I am, and always have been, a million different kinds of tangled up about selling my work.
I have worked with these fears, limiting beliefs, self doubts and inner critics EXTENSIVELY - enough to allow me to support myself for the last 8.5 years by selling my work.
But that doesn't mean I am healed or transformed. I don't know that those are destinations that we reach anyway, it's more about being willing to be in the process.
Because there are ALWAYS more ways to grow towards our truth.
I've been putting the brakes on my own growth.
For good reason! I don't believe fast = best. I like slow.
And for the last several months my dream has been really clear. TAKE YOUR DAMN FOOT OFF THE BRAKE. It's time to let my dreams be the size and speed that they actually are.
For the last SEVERAL MONTHS my dream has been pushing for this, but it's taken me time to work through all of my feelings about it, of course.
When we rush ahead with new projects and ideas BEFORE taking time to process all of our feelings (and shadow feelings) about the thing - we just end up tangled up by our own creativity.
And when we spend FOREVER processing our feelings about a thing and waiting to feel ready before we act - we'll ever act.
With practice, you can learn to feel the difference in your body between holding back unnecessarily and rushing forward unwisely and allowing your wisest self to set the right pace.

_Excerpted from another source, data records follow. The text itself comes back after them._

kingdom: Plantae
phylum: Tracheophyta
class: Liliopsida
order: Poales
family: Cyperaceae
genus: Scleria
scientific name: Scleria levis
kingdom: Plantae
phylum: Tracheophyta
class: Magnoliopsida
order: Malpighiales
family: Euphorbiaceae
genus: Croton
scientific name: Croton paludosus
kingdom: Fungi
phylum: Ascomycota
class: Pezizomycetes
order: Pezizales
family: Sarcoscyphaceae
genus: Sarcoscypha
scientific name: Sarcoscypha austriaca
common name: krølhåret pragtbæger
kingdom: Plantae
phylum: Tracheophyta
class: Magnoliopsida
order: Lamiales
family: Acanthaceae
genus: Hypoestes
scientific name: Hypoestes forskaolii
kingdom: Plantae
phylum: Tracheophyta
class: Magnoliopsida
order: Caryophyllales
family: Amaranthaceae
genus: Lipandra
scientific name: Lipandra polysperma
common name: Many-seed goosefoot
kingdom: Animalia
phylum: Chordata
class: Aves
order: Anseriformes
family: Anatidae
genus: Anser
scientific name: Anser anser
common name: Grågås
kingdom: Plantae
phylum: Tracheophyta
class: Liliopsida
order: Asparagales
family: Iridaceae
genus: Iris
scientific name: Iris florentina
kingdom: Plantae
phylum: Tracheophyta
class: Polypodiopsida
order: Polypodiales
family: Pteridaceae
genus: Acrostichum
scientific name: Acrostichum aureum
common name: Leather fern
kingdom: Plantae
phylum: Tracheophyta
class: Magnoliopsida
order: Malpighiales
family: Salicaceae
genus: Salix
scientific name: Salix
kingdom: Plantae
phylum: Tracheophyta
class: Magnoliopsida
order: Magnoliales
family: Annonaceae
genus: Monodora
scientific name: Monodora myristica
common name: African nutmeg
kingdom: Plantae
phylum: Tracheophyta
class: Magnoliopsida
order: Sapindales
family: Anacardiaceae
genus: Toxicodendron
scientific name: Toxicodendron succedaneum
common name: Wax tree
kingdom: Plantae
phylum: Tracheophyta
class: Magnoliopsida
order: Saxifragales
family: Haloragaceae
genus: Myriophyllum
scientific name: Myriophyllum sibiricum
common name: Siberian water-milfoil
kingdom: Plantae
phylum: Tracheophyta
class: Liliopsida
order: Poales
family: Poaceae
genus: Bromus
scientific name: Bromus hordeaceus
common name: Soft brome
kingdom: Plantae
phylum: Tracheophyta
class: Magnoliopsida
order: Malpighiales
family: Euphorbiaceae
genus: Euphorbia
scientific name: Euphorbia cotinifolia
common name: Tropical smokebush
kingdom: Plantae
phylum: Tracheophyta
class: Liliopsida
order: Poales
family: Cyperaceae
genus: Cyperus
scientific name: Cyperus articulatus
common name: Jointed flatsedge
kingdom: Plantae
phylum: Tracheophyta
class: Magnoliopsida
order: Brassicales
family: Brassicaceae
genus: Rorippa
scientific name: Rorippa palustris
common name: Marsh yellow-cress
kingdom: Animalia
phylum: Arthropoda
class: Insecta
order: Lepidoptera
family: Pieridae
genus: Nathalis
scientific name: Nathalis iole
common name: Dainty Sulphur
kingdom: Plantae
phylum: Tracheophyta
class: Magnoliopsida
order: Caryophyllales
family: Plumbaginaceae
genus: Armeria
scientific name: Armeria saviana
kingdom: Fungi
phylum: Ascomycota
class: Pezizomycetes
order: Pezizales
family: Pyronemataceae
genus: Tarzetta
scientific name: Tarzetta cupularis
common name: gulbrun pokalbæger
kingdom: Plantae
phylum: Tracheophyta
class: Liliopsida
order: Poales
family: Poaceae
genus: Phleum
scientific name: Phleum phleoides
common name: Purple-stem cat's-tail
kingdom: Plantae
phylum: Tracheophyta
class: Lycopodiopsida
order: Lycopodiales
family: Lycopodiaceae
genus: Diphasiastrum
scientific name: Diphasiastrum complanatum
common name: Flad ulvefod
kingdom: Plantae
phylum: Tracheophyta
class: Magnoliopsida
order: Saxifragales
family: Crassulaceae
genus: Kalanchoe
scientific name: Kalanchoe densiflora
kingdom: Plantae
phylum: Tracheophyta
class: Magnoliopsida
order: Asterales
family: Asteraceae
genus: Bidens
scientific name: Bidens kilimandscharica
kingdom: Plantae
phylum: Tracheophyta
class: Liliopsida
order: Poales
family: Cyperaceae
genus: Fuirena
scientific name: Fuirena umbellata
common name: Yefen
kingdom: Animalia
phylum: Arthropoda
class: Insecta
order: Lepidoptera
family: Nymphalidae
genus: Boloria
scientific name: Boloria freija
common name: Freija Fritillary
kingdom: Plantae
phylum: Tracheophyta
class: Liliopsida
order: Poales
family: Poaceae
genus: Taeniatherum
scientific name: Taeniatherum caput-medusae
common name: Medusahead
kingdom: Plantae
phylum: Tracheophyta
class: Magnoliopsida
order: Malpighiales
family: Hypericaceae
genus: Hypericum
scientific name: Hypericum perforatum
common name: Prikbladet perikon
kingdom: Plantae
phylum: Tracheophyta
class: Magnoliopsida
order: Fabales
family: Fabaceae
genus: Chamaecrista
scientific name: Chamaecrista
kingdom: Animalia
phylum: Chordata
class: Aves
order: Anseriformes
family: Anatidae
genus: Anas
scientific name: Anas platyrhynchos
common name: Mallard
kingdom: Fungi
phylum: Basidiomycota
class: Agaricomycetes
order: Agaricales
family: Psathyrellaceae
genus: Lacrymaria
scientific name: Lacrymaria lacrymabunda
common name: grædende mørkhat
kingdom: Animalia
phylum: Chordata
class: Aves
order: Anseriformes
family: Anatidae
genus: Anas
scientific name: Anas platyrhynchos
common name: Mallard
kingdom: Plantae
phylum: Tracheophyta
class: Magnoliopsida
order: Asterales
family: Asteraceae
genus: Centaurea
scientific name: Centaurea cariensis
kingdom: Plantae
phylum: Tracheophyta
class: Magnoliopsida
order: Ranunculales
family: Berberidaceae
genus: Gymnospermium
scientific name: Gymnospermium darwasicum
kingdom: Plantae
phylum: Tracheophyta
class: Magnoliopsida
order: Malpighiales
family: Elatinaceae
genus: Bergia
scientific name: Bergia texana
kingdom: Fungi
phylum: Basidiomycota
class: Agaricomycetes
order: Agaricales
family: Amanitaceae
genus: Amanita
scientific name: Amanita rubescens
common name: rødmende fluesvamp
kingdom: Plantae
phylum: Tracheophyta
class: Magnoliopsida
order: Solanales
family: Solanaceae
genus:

Moving forward with your WHOLE self, connected to your inner truth and inner power just feels so completely different than any other way of moving through the world.
(This is why I always encourage my students to do DAILY PRACTICE when at all possible. There is so much richness, power and magic that is available to us when we can practice being present with it)
My dream wants me to take my foot off the brakes. Maybe even break the brakes.
This isn't a "leap and the net will appear" ungrounded kind of thing. It's a "you've spent over 10 years building the foundation and you can trust it" kind of thing.
I see, with absolutely clarity, the places where I hold back.
I see, with absolutely clarity, how to stop holding back. I just don't know how to get to that place where I can actually DO IT, you know?
I'm standing on the precipice.
You know what's funny? In over 10 years of coaching people to make their dreams real, almost every time I ask someone to visualize where they are and where their dream is and what's in between - they have this cliff scenario. They're standing on the precipice. They are ridiculously high up, jumping means certain death. The dream is close enough that they can just start to see it but there is no way to bridge the precipice.
There is no path.
That's how it feels. For all of us.
With all the bridges I have built in my life, I do feel a bit tired at the thought of facing another precipice. On the other hand, with all the bridges I have built in my life, I do have the skills and experience to build this one.
So here I am, on the precipice.
There is no path that leads from where I am to where I want to be.
That's because your path is yours to build.
The path to your dream isn't supposed to exist! Because you build the path by walking (which is one of the principles of Creative Dream Alchemy).
For the last week I've been camped out here at the precipice. Acclimating to it. Exploring the terrain. Looking for possibilities and supplies to build this bridge.
I'm ready to start.
I don't FEEL ready.
But I know I AM ready because my intuition and my dreams are clearly telling me to begin.